Но смерть опять-таки внушала страх, и после нее они не видели для себя ничего, а этот гигант лигиец и эта девушка, этот брошенный на тюремную солому цветок, шли к ней с радостью, будто к вратам счастья.
Глава LXV
Как-то вечером Петрония навестил сенатор Сцевин[422] и завел с ним долгую беседу о тяжких временах, выпавших им на долю, и об императоре. Говорил он так откровенно, что Петроний, хоть и был с ним в дружеских отношениях, насторожился. Сенатор сетовал, что все в мире идет вкривь и вкось, повсюду царит безумие и, как ни погляди, все это наверняка закончится катастрофой более страшной, чем пожар Рима. Еще говорил он, что даже августианы ропщут, что Фений Руф[423], второй префект претория, с трудом терпит власть негодяя Тигеллина, а весь род Сенеки до крайности возмущен тем, как обходится император со старым своим наставником и с Луканом. Наконец он упомянул о недовольстве народа и даже преторианцев, большинство которых Фений Руф привлек на свою сторону.
— Зачем ты это говоришь? — спросил Петроний.
— Из опасений за императора, — отвечал Сцевин. — У меня среди преторианцев есть дальний родственник, как и я, именем Сцевин, от него-то я знаю, что делается в лагере. Недовольство ширится и там. Видишь ли, Калигула тоже был безумным, и ты знаешь, чем это кончилось! Нашелся такой Кассий Херея… Да, это было ужасно, и, разумеется, среди нас не найдется человека, который бы его одобрил, а все же Херея избавил мир от чудовища.
— Иначе говоря, — возразил Петроний, — ты хочешь сказать: «Я Херею не одобряю, но он был замечательный человек, и да пошлют нам боги побольше таких, как он».
Тут Сцевин переменил тему и вдруг стал расхваливать Пизона. Превозносил весь его род, его привязанность к жене и, наконец, его ум, спокойствие, редкий дар привлекать людей.
— Император бездетен, — сказал он, — и все прочат ему в преемники Пизона. Не сомневаюсь, что каждый римлянин с великой охотой помог бы ему прийти к власти. Его любит Фений Руф, ему беззаветно предан род Аннеев. Плавтий Латеран[424] и Туллий Сенецион ради него готовы в огонь и в воду. Также и Натал[425], и Субрий Флав[426], и Сульпиций Аспер[427], и Афраний Квинциан, и даже Вестин.

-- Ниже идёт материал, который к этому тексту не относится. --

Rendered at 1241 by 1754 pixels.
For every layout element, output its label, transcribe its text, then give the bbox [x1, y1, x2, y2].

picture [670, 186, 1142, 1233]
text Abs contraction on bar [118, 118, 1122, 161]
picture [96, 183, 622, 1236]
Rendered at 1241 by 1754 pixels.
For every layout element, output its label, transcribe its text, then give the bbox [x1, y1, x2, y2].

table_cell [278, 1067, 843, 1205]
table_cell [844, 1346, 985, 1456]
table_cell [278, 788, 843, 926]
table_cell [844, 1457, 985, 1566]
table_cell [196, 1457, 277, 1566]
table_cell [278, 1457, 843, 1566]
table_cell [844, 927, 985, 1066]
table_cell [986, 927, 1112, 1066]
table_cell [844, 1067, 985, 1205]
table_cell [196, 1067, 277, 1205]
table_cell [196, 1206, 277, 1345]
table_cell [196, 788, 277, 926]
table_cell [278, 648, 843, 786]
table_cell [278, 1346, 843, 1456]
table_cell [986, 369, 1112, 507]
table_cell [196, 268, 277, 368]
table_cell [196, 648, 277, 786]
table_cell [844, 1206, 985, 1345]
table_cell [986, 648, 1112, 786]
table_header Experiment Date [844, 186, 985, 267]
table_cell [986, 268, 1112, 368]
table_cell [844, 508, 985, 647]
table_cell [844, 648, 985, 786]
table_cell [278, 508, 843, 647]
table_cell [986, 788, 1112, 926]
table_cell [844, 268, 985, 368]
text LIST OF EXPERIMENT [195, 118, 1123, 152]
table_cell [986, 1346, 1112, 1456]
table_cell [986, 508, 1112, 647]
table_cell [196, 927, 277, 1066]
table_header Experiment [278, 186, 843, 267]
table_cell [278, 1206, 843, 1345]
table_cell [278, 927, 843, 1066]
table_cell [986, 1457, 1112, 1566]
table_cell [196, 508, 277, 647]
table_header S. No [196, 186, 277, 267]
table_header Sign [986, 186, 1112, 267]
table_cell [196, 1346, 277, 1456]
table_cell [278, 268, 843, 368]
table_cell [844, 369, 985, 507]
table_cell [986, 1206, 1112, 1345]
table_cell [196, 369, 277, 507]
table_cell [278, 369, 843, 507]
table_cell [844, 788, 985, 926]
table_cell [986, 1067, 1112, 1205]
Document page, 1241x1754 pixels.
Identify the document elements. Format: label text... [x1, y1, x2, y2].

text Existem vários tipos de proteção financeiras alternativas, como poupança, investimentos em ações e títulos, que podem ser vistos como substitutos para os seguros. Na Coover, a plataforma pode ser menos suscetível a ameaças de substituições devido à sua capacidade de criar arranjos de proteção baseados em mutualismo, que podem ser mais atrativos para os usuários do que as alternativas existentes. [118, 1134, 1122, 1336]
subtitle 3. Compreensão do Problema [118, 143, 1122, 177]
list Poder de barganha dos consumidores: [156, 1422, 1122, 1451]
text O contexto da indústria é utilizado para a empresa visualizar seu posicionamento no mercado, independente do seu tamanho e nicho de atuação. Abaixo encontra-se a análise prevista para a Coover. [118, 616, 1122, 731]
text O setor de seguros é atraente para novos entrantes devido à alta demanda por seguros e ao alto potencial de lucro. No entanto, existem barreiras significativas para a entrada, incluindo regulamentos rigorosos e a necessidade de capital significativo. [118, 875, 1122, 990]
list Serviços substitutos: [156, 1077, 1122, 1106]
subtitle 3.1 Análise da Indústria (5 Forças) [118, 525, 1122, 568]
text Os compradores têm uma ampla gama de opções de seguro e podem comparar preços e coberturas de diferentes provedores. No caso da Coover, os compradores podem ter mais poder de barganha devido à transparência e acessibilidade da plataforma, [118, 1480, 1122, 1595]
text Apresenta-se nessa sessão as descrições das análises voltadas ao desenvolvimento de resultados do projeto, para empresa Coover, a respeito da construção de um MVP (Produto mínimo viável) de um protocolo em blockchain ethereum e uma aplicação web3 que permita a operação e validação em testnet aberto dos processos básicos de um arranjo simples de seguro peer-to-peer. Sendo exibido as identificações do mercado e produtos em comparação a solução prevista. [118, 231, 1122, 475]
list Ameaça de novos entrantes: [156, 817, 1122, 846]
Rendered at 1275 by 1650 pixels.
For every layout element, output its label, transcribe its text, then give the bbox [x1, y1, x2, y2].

— От этого последнего Пизону будет мало проку, — возразил Петроний. — Вестин собственной тени боится.
— Вестин боится снов и духов, — сказал Сцевин, — но человек он дельный, и его по праву собираются избрать консулом. А если в душе он против гонений на христиан, ты его не должен за это осуждать — ведь и ты хотел бы, чтобы эти чудовищные казни прекратились.
— Не я, а Виниций, — ответил Петроний. — Только ради Виниция мне хотелось бы спасти одну девушку, но я не могу этого сделать, потому что лишился благосклонности императора.
— Неужели? Разве ты не заметил, что император снова приближает тебя, заговаривает с тобою? И я объясню тебе причину. Ведь он снова собирается в Ахайю, чтобы там петь на греческом языке песни собственного сочинения. Он рвется в это путешествие, но вместе с тем дрожит при мысли о насмешливом нраве греков. Как он полагает, его там ждет либо величайший триумф, либо величайший провал. Он нуждается в дельных советах, и он знает, что лучше тебя никто ему не посоветует. Вот почему ты опять в милости.
— Меня мог бы заменить Лукан.
— Меднобородый его ненавидит и в душе осудил на смерть. Ищет только предлога, ведь он всегда ищет предлогов. Лукан понимает, что надо спешить.
— Клянусь Кастором! — сказал Петроний. — Возможно, это так. Но я мог бы испробовать и другое средство мгновенно войти снова в милость.
— Какое?
— Да повторить Меднобородому все, что ты говорил сейчас.
— Я ничего не говорил! — с тревогой воскликнул Сцевин.
Петроний положил ему руку на плечо.
— Ты назвал императора безумным, сулил ему в преемники Пизона и сказал: «Лукан понимает, что надо спешить». С чем это вы хотите спешить, carissime?
Сцевин побледнел. С минуту они смотрели другу другу в глаза.
— Ты не повторишь этого!
— Клянусь бедрами Киприды! Ты и впрямь хорошо меня знаешь! Да, я не повторю. Я ничего не слышал, но также не хочу ничего слышать более. Ты понял? Жизнь слишком коротка, чтобы стоило что-то предпринимать. Прошу тебя только посетить сегодня Тигеллина и побеседовать с ним так же долго, как со мною, о чем захочешь.
— Зачем это?
— А затем, чтобы, если Тигеллин когда-нибудь скажет мне: «Сцевин был у тебя», я мог бы ему ответить: «В тот же день он был и у тебя».